Indiana Attorney General Todd Rokita announced on Nov. 29 that his team won a court battle over the state’s contentious law regarding the disposal of aborted fetal tissue.
Rokita called the victory a “win” for the “dignity of life” when his office announced the 7th Circuit U.S. Court of Appeals decision to uphold Indiana’s law requiring medical facilities to bury or cremate fetal remains following abortions.
The plaintiffs claimed in their recent case that the law violated their First Amendment rights by requiring them to accept the state’s view of the personhood of an unborn child.
They also assert that the law’s demand that abortion clinics give mothers the option of burial, cremation, or taking their aborted baby’s remains home to dispose of, was tantamount to compelled speech for the doctors involved.
U.S. District Judge Richard Young in Indianapolis sided with the plaintiffs, saying the law was unconstitutional and barred the state from enforcing it. However, the state appealed the case and Judge Frank Easterbrook of the Seventh Circuit disagreed.
Easterbrook said the women’s rights were not violated since they were not forced to bury or cremate the remains, and the doctors’ rights were not violated by the requirement that they give accurate information about what Indiana law requires.
The U.S. Supreme Court sided with the state, upholding the law, in 2019. This was noted by Indiana’s Solicitor General Thomas Fisher when he commented on the recent case, saying “Given the Supreme Court’s earlier decision upholding this very law, we were perplexed that the U.S. district court somehow found the plaintiffs’ arguments persuasive. The appeals court provided a fast—and much-needed—course correction.”
When asked about recent challenges on issues surrounding abortion Rokita told The Epoch Times that the sanctity of life continues to be a key issue in his office.
“Like most Hoosiers, I believe in building a culture of life, not the culture of death that Hollywood, the media, and the Left promote,” the attorney general said.
“That means protecting the lives of unborn babies and safeguarding the physical, mental, and emotional well-being of their mothers. Preserving the sanctity of life is and always will be a top priority.”
When asked if abortion-related court cases have increased since the Dobbs ruling, the pro-life advocate said what they are seeing currently is “a continuation of attacks by abortionists and the abortion industry to challenge any law that protects unborn children and their mothers.”
“For almost 50 years, laws protecting babies and their moms were challenged in [usually] federal courts and frequently struck by judges who said abortion was allowed under the U.S. Constitution because of Roe v. Wade,” Tobias said.
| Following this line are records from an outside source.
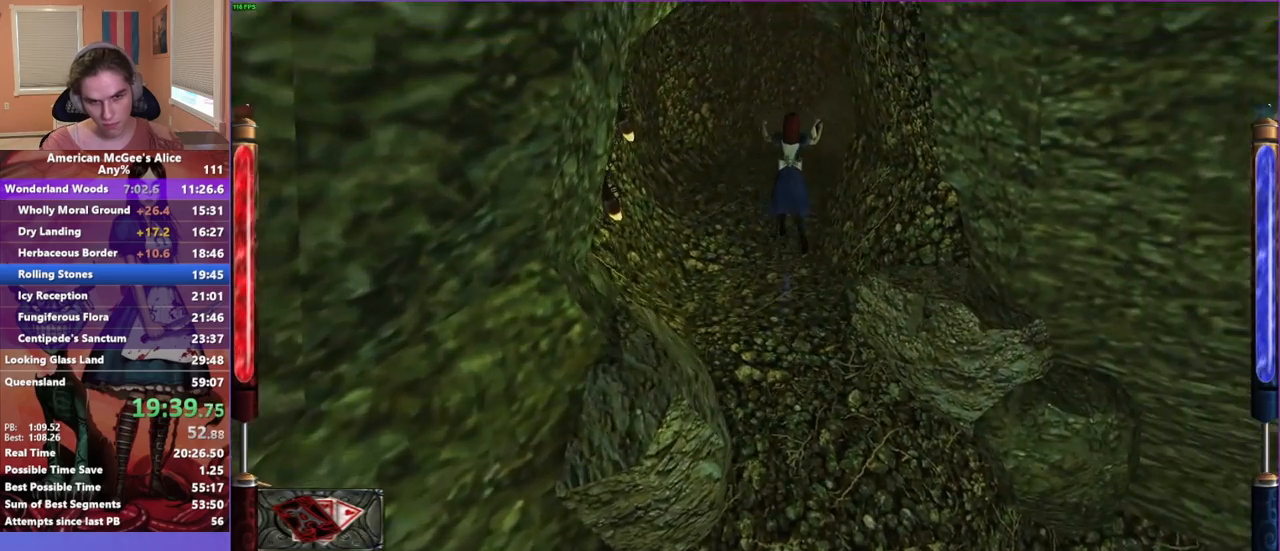
{"keys": ["d", "w"], "mouse": [], "events": [[83, "a", "down"], [117, "d", "up"], [450, "d", "down"], [500, "a", "up"]]}
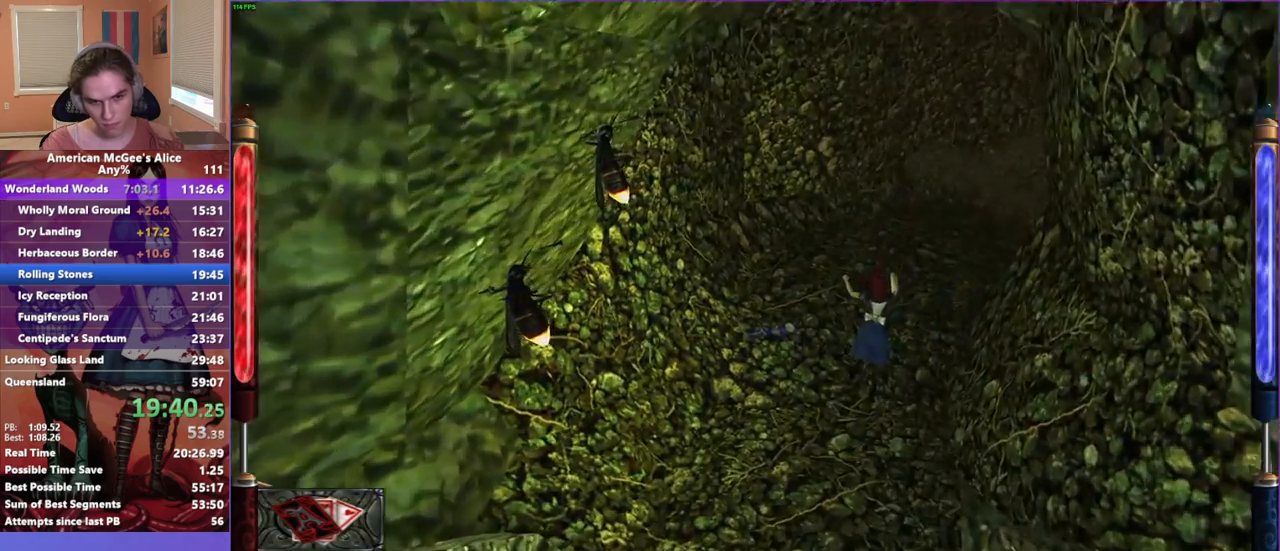
{"keys": ["d", "w"], "mouse": [], "events": [[333, "space", "down"], [483, "space", "up"]]}
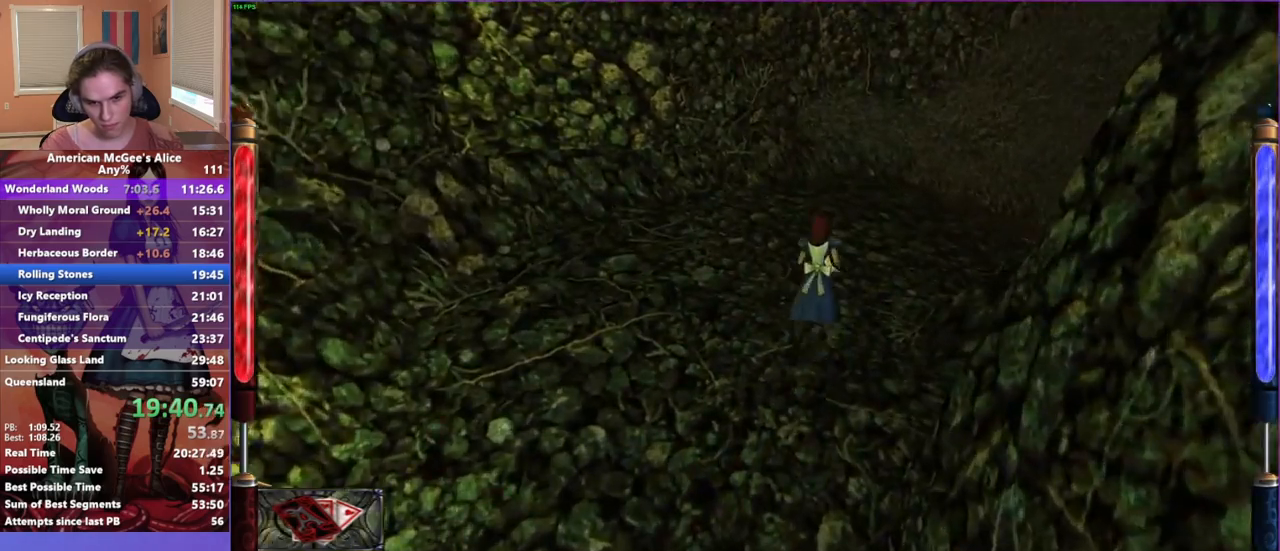
{"keys": ["d", "w"], "mouse": [], "events": []}
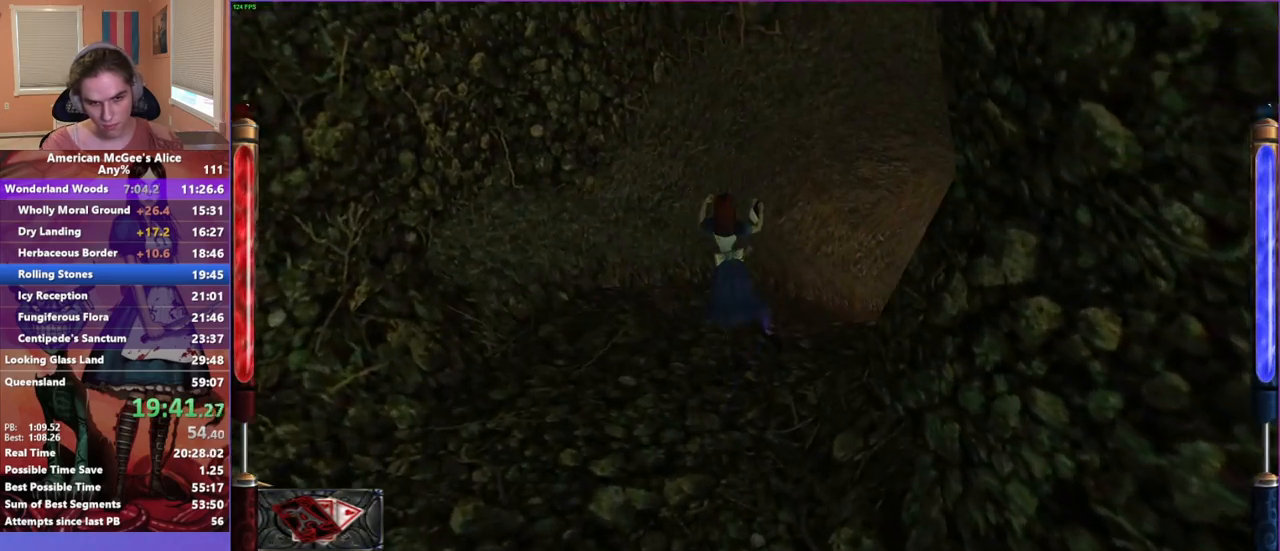
{"keys": ["d", "w"], "mouse": [], "events": [[167, "mouse_mb5", "down"], [300, "mouse_mb5", "up"]]}
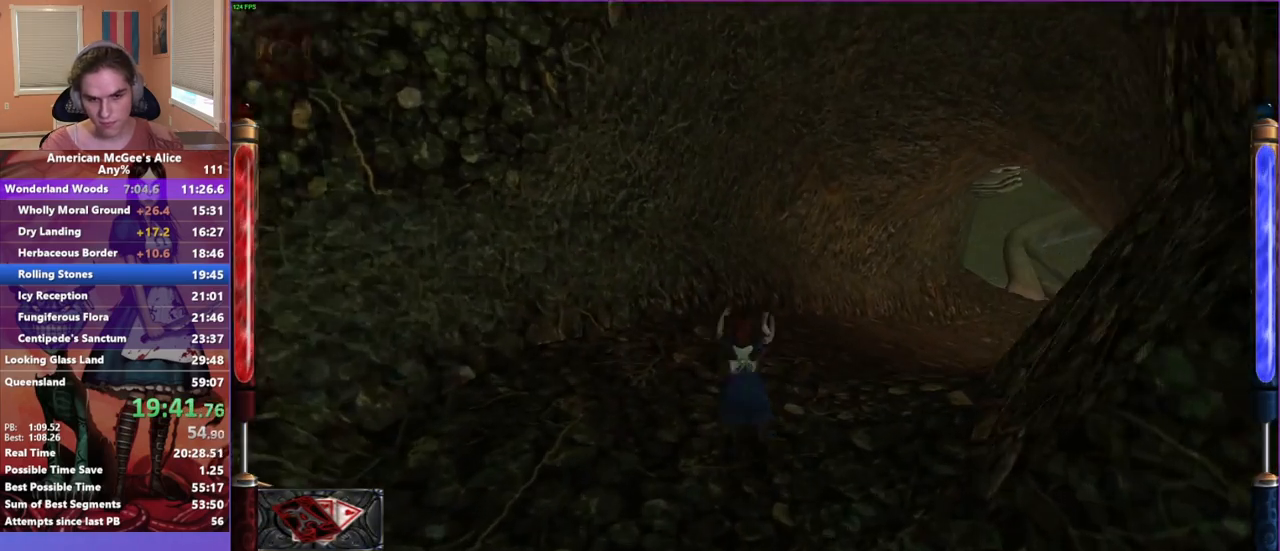
{"keys": ["d", "w"], "mouse": [], "events": [[83, "space", "down"], [283, "space", "up"]]}
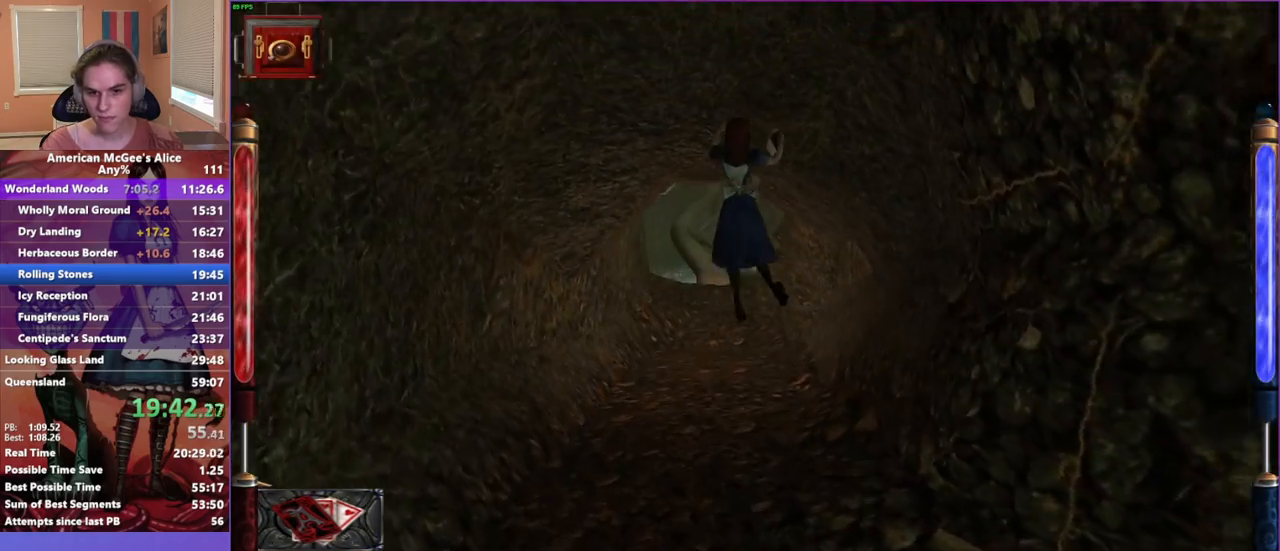
{"keys": ["a", "w"], "mouse": [], "events": [[67, "a", "down"], [150, "d", "up"]]}
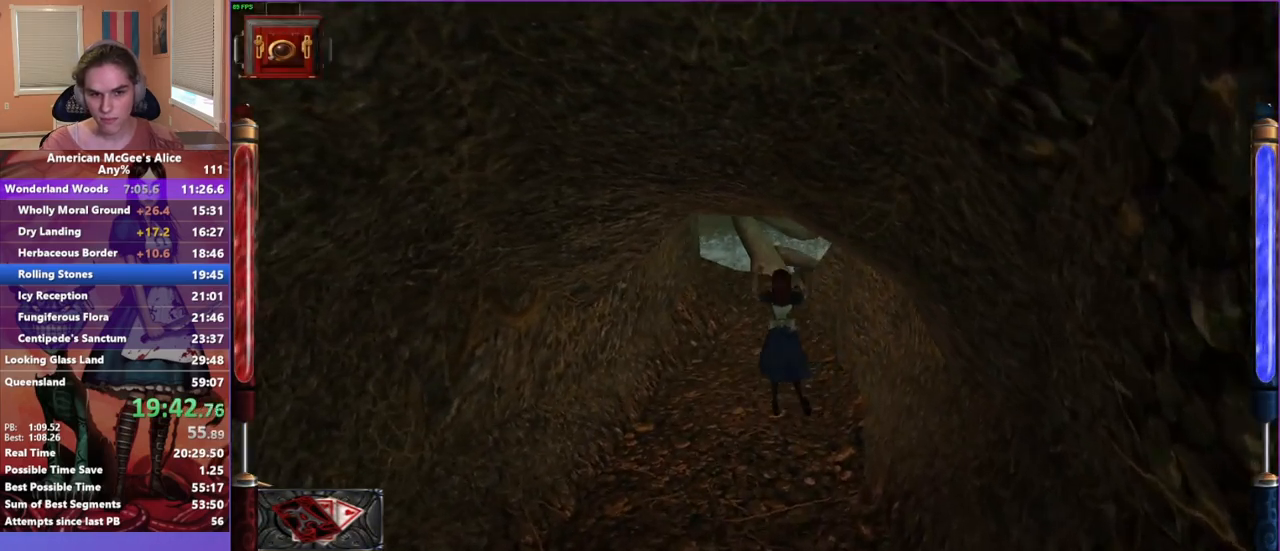
{"keys": ["w"], "mouse": [], "events": [[167, "a", "up"], [317, "mouse_mb5", "down"], [400, "mouse_mb5", "up"]]}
She went on to explain the way her organization has seen activists attempt to retain abortion rights in individual states: “Now that the U.S. Supreme Court has ruled, in Dobbs v. Jackson, that Roe was wrongly decided—a right to kill preborn humans is not in the US Constitution—the abortion industry is challenging laws protective of preborn children before state judges.
“Unfortunately, those state judges are making the same mistake the 1973 U.S. Supreme Court made and creating a right to abortion in the state’s constitution.
“The laws being challenged now are mostly those laws that were in place, but not in effect, because of Roe v. Wade, i.e. trigger laws or pre-Roe laws still on the books,” Tobias said.
“The problem is that state judges are looking at state constitutions like a Rorschach inkblot test, interpreting the document to mean whatever they want it to mean.”